▶ [What is required]
Leaving out the pictures, transcribe all of the records faithfully.

──────── Provided entries ────────

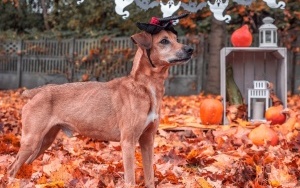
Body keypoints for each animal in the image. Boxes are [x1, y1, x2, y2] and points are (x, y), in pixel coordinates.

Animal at [8, 25, 193, 187]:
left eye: (176, 39)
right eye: (164, 41)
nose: (190, 49)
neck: (145, 87)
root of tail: (37, 92)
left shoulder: (147, 140)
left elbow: (150, 178)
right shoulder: (128, 142)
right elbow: (130, 180)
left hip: (45, 140)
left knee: (25, 164)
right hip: (31, 140)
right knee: (12, 168)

────────

▶ [Response for this exercise]
Body keypoints for each animal in the image. Boxes are [x1, y1, x2, y2] and points are (x, y), in pixel coordinates.

Animal at [8, 25, 193, 187]:
left eye: (176, 39)
right eye: (164, 41)
nose: (190, 49)
neck: (145, 87)
root of tail: (37, 92)
left shoulder: (147, 140)
left elbow: (150, 178)
right shoulder: (128, 142)
right elbow: (130, 180)
left hip: (45, 140)
left knee: (25, 164)
right hip: (31, 140)
right knee: (12, 168)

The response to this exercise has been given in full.